=== Extracted records ===
-- begin --

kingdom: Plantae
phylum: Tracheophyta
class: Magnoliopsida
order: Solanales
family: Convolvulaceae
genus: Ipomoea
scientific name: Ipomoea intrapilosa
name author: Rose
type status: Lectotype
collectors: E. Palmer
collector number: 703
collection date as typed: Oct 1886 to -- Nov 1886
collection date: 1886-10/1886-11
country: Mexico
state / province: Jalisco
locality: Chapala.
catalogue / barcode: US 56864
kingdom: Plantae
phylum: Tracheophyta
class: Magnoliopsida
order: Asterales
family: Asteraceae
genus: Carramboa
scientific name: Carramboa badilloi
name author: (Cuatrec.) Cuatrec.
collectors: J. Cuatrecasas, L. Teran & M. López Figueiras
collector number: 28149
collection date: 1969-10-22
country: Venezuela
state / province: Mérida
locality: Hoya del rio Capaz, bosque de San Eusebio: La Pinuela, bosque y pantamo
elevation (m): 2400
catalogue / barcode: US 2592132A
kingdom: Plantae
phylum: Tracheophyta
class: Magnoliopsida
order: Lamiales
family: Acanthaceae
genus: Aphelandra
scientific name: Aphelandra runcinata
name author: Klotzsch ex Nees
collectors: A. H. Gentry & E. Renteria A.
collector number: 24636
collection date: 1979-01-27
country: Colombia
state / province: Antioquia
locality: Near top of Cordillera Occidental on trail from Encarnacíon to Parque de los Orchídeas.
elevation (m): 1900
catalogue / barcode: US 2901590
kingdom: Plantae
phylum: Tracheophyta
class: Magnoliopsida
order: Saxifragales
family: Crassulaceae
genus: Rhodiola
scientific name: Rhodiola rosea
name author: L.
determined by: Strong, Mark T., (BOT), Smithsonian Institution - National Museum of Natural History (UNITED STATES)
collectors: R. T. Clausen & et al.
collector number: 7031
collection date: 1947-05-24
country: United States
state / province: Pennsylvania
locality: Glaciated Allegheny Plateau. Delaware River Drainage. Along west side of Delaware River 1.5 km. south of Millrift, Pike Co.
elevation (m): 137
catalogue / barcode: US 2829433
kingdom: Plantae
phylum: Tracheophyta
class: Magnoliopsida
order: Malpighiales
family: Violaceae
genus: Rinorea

-- end --

=== Work to complete ===
Reproduce word for word the lines from the first one through the line that contains "state / province: Mérida", including both.

=== The output ===
kingdom: Plantae
phylum: Tracheophyta
class: Magnoliopsida
order: Solanales
family: Convolvulaceae
genus: Ipomoea
scientific name: Ipomoea intrapilosa
name author: Rose
type status: Lectotype
collectors: E. Palmer
collector number: 703
collection date as typed: Oct 1886 to -- Nov 1886
collection date: 1886-10/1886-11
country: Mexico
state / province: Jalisco
locality: Chapala.
catalogue / barcode: US 56864
kingdom: Plantae
phylum: Tracheophyta
class: Magnoliopsida
order: Asterales
family: Asteraceae
genus: Carramboa
scientific name: Carramboa badilloi
name author: (Cuatrec.) Cuatrec.
collectors: J. Cuatrecasas, L. Teran & M. López Figueiras
collector number: 28149
collection date: 1969-10-22
country: Venezuela
state / province: Mérida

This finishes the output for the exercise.